Write a regular expression (and a DFA) for L.
This should work:
^(?:0|(?:(?:[369]|[147](?:0*(?:\+?(?:0\+)*[369]0*)*\+?(?:0\+)*[147]0*(?:\+?(?:0\
+)*[369]0*)*\+?(?:0\+)*[258])*(?:0*(?:\+?(?:0\+)*[369]0*)*\+?(?:0\+)*[258]|0*(?:
\+?(?:0\+)*[369]0*)*\+?(?:0\+)*[147]0*(?:\+?(?:0\+)*[369]0*)*\+?(?:0\+)*[147])|[
258](?:0*(?:\+?(?:0\+)*[369]0*)*\+?(?:0\+)*[258]0*(?:\+?(?:0\+)*[369]0*)*\+?(?:0
\+)*[147])*(?:0*(?:\+?(?:0\+)*[369]0*)*\+?(?:0\+)*[147]|0*(?:\+?(?:0\+)*[369]0*)
*\+?(?:0\+)*[258]0*(?:\+?(?:0\+)*[369]0*)*\+?(?:0\+)*[258]))0*)+)(?:\+(?:0|(?:(?
:[369]|[147](?:0*(?:\+?(?:0\+)*[369]0*)*\+?(?:0\+)*[147]0*(?:\+?(?:0\+)*[369]0*)

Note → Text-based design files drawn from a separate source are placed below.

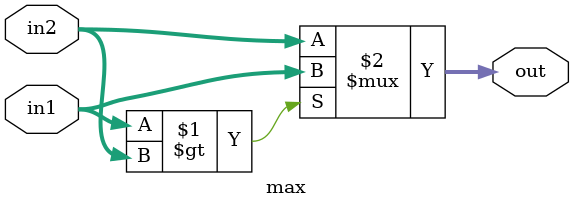
<source format=sv>
module max #(parameter DATA_WIDTH=16)(in1, in2, out);
	input [DATA_WIDTH-1:0] in1, in2;
	output [DATA_WIDTH-1:0] out;
	
	assign out = (in1 > in2) ? in1 : in2;

endmodule 
</source>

*\+?(?:0\+)*[258])*(?:0*(?:\+?(?:0\+)*[369]0*)*\+?(?:0\+)*[258]|0*(?:\+?(?:0\+)*
[369]0*)*\+?(?:0\+)*[147]0*(?:\+?(?:0\+)*[369]0*)*\+?(?:0\+)*[147])|[258](?:0*(?
:\+?(?:0\+)*[369]0*)*\+?(?:0\+)*[258]0*(?:\+?(?:0\+)*[369]0*)*\+?(?:0\+)*[147])*
(?:0*(?:\+?(?:0\+)*[369]0*)*\+?(?:0\+)*[147]|0*(?:\+?(?:0\+)*[369]0*)*\+?(?:0\+)

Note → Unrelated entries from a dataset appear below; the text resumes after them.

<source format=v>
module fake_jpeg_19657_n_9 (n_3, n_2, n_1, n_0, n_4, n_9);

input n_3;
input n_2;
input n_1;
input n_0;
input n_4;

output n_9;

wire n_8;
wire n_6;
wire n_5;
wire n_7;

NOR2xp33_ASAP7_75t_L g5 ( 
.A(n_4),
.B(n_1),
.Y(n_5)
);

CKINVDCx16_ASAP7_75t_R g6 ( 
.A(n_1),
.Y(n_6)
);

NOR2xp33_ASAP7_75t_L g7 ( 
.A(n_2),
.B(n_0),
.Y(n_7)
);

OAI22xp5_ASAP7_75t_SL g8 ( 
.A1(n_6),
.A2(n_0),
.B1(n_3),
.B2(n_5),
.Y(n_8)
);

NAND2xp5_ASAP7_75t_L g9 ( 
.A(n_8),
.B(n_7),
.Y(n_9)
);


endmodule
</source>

*[258]0*(?:\+?(?:0\+)*[369]0*)*\+?(?:0\+)*[258]))0*)+))*$
It works by having three states representing the sum of the digits so far modulo 3. It disallows leading zeros on numbers, and plus signs at the start and end of the string, as well as two consecutive plus signs.
Generation of regular expression and test bed:
a = r'0*(?:\+?(?:0\+)*[369]0*)*\+?(?:0\+)*'
b = r'a[147]'
c = r'a[258]'
r1 = '[369]|[147](?:bc)*(?:c|bb)|[258](?:cb)*(?:b|cc)'
r2 = '(?:0|(?:(?:' + r1 + ')0*)+)'
r3 = '^' + r2 + r'(?:\+' + r2 + ')*$'
r = r3.replace('b', b).replace('c', c).replace('a', a)
print r
# Test on 10000 examples.
import random, re
random.seed(1)
r = re.compile(r)
for _ in range(10000):
x = ''.join(random.choice('0123456789+') for j in range(random.randint(1,50)))

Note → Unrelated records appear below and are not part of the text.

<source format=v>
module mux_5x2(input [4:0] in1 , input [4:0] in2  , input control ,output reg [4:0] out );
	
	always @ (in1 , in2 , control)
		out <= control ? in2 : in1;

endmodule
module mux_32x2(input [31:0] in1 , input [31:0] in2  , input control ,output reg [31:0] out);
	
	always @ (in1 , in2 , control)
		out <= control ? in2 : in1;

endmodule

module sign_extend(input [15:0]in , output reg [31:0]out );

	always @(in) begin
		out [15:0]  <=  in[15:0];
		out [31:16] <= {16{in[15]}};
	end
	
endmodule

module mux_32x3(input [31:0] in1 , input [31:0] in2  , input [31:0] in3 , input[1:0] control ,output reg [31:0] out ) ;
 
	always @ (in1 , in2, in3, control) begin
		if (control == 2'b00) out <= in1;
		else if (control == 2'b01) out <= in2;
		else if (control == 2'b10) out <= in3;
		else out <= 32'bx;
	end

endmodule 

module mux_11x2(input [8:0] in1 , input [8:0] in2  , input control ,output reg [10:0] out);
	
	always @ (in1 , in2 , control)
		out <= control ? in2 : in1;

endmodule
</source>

if re.search(r'(?:\+|^)(?:\+|0[0-9])|\+$', x):
valid = False
else:
valid = eval(x) % 3 == 0
result = re.match(r, x) is not None
if result != valid:
print 'Failed for ' + x
Note that my memory of DFA syntax is woefully out of date, so my answer is undoubtedly a little broken. Hopefully this gives you a general idea. I've chosen to ignore + completely. As AmirW states, abc+def and abcdef are the same for divisibility purposes.
Accept state is C.
A=1,4,7,BB,AC,CA
B=2,5,8,AA,BC,CB
C=0,3,6,9,AB,BA,CC
Notice that the above language uses all 9 possible ABC pairings. It will always end at either A,B,or C, and the fact that every variable use is paired means that each iteration of processing will shorten the string of variables.
Example:
1490 = AACC = BCC = BC = B (Fail)
1491 = AACA = BCA = BA = C (Success)
Not a full solution, just an idea:
(B) alone: The "plus" signs don't matter here. abc + def is the same as abcdef for the sake of divisibility by 3. For the latter case, there is a regexp here: http://blog.vkistudios.com/index.cfm/2008/12/30/Regular-Expression-to-determine-if-a-base-10-number-is-divisible-by-3
to combine this with requirement (A), we can take the solution of (B) and modify it:
First read character must be in 0..9 (not a plus)
Input must not end with a plus, so: Duplicate each state (will use S for the original state and S' for the duplicate to distinguish between them). If we're in state S and we read a plus we'll move to S'.
When reading a number we'll go to the new state as if we were in S. S' states cannot accept (another) plus.
Also, S' is not "accept state" even if S is. (because input must not end with a plus).